__TRY IT__
From the entries below, please gather each line containing the string "GmbH".

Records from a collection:
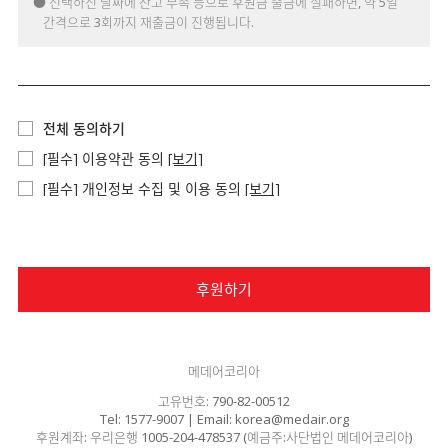
● 선택하신 날짜에 잔고 부족 등으로 후원금 출금에 실패하면, 약 5일
간격으로 3회까지 재출금이 진행됩니다.
전체 동의하기
[필수] 이용약관 동의
[보기]
[필수] 개인정보 수집 및 이용 동의
[보기]
후원하기
메데어코리아
고유번호: 790-82-00512
Tel: 1577-9007 | Email: korea@medair.org
후원계좌: 우리은행 1005-204-478537 (예금주:사단법인 메데어코리아)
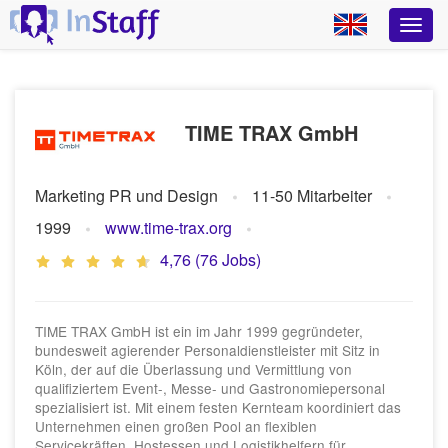
TIME TRAX GmbH
Marketing PR und Design
11-50 Mitarbeiter
1999
www.time-trax.org
4,76 (76 Jobs)
TIME TRAX GmbH ist ein im Jahr 1999 gegründeter,
bundesweit agierender Personaldienstleister mit Sitz in
Köln, der auf die Überlassung und Vermittlung von
qualifiziertem Event-, Messe- und Gastronomiepersonal
spezialisiert ist. Mit einem festen Kernteam koordiniert das
Unternehmen einen großen Pool an flexiblen
Servicekräften, Hostessen und Logistikhelfern für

__ANSWER TO THIS EXERCISE__
TIME TRAX GmbH
TIME TRAX GmbH ist ein im Jahr 1999 gegründeter,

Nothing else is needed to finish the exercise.